Peter and Esi have had similar discussions, and though they don’t have an official exit plan in place, the two feel that the nonprofit they have built already exists outside of them. “We both believe that what we created is bigger than us and will stand the test of time,” Peter says. “Our work is for the people we serve,” Esi adds. “With or without our relationship, we will have to carry out the work or find others who can carry [it] out when we no longer can.”
Justine Clay is a business coach for creative entrepreneurs and, when it comes to working with a significant other, she says there are many things to consider. Justine recommends beginning by getting clear about the motivations behind the collaboration, specifically whether it’s an emotional impulse or a rational, business investment.
Once a couple has decided that they’re in it for the right reasons, Justine recommends developing strategies to ensure a healthy working relationship. This could include setting boundaries and establishing clear channels of communication around feelings and expectations. Justine notes that each person comes to a venture from a different place, not just in terms of skill sets but also lived experience and risk tolerance. “Running a business can be uncomfortable,” Justine says. “And some people are able to tolerate feelings of insecurity better than others.”

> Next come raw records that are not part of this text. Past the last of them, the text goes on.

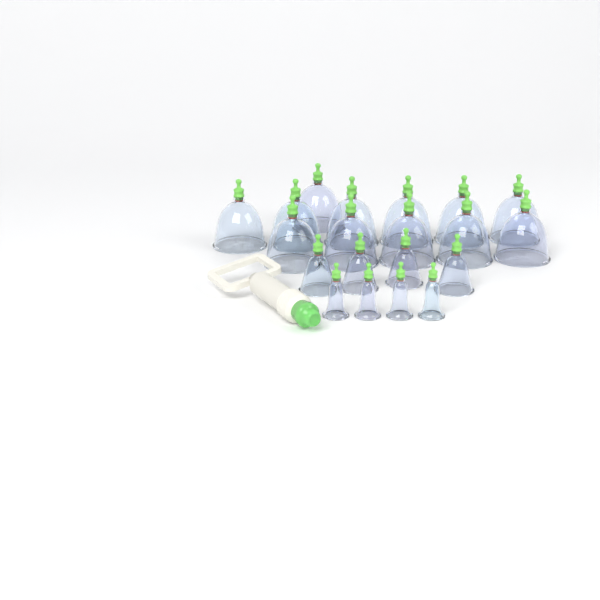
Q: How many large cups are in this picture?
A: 12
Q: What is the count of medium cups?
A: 4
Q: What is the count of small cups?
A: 4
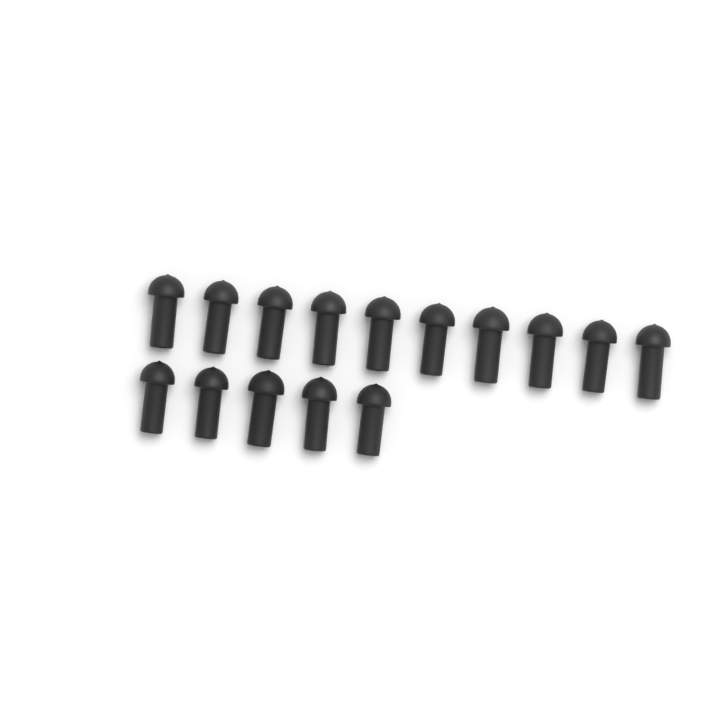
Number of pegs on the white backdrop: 15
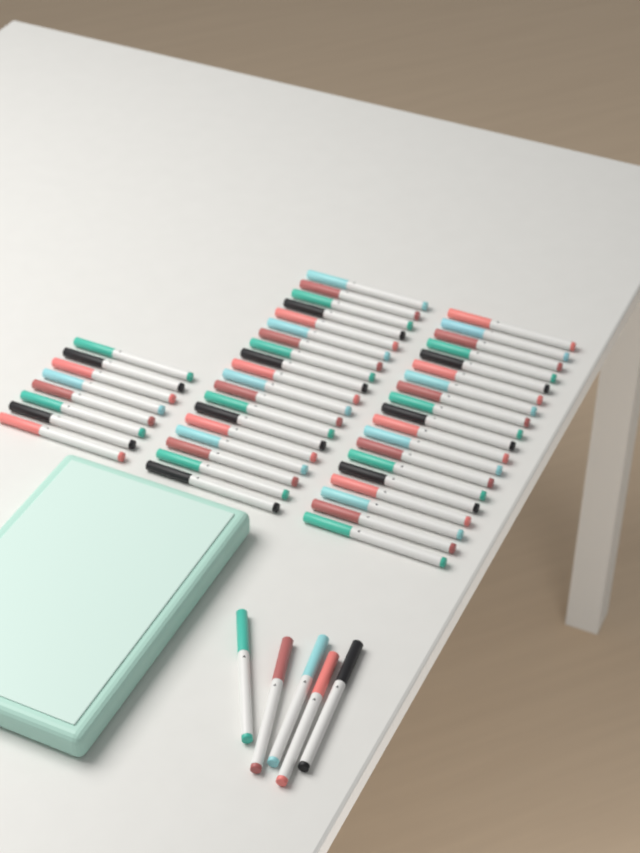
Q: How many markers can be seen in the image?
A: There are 51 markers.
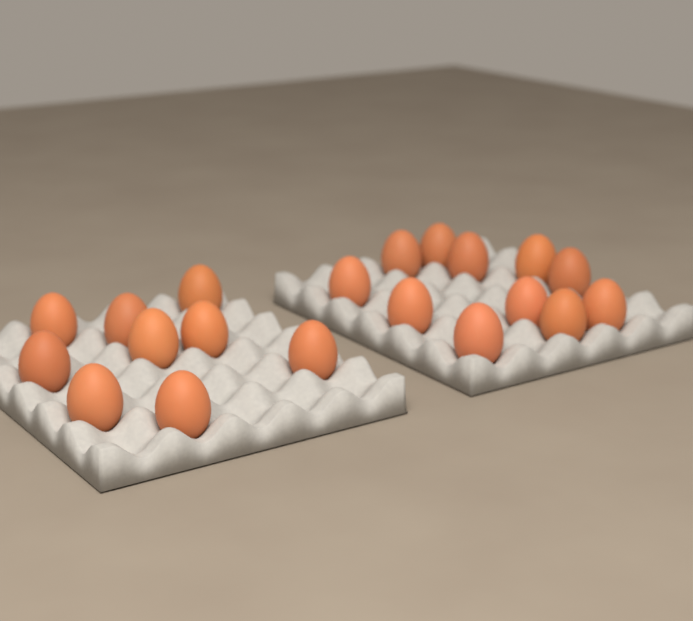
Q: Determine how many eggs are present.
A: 20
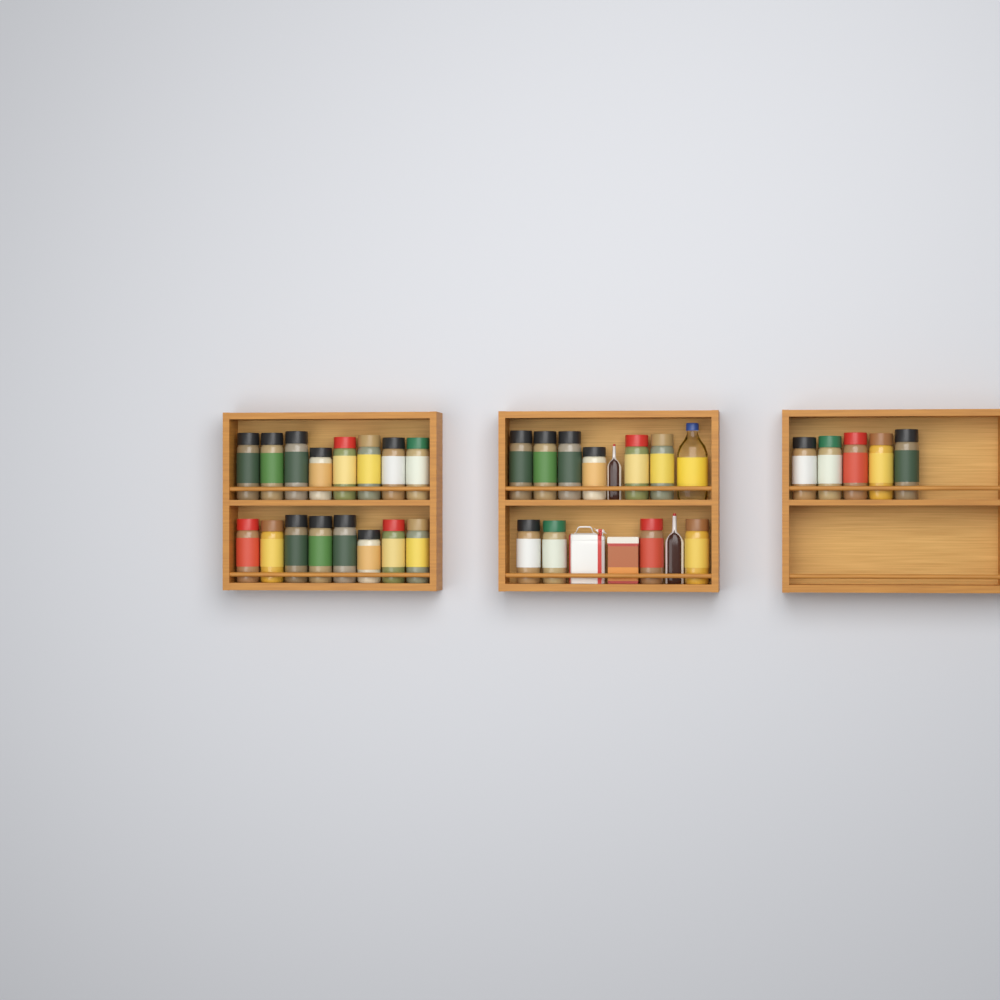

Expectations can also differ when it comes to long-term planning, and so Justine recommends exploring where each partner envisions the future of the business—whether one year, three years, or five years down the road. While some individuals might hope to scale and sell a venture, others might prefer to build a family business that stays a more manageable size. “Different people will bring different ideas to what a business actually means for them,” she says.
According to Justine, the most important thing a couple must do before going into business together is to develop a contingency plan in the event of a breakup or divorce. The thought is unpleasant, Justine admits, though she says the discussion is a necessary one. She encourages couples to put everything out on the table ahead of time—and, ideally, to finalize it in contract form. “If it works on paper it has a chance of working out in real life,” she says.
These conversations can be tough, but once they are had they can open up space for a collaboration to flourish. Though both couples have had their share of challenges, working together has ultimately proved to be a worthwhile experience. “It’s easier in some ways to build a company with your spouse,” Erin says, adding that the pair has been able to accept opportunities, such as moving to another city for a long-term accelerator program, without having to run the idea past two or more sets of families. “We didn’t have to ask permission, we only had to look at each other to know this was a great opportunity.”
For Esi and Peter, the best part of working together has been getting to know one another’s unique skills, and understanding how one partner’s strengths complement the other. “Having a partner to bounce ideas off of over time, you realize what you are great at [and can] really push forward what you created together,” Peter says.
This said, Peter admits that working with your partner certainly isn’t always smooth sailing. “When shit [hits] the proverbial fan it is easy to point fingers and be really nasty,” Peter says. The key to finding a balance? Trusting one another and letting the mission drive the work. “If trusting each other is not possible, don’t take yourself through that hell—it’s not worth the train wreck!”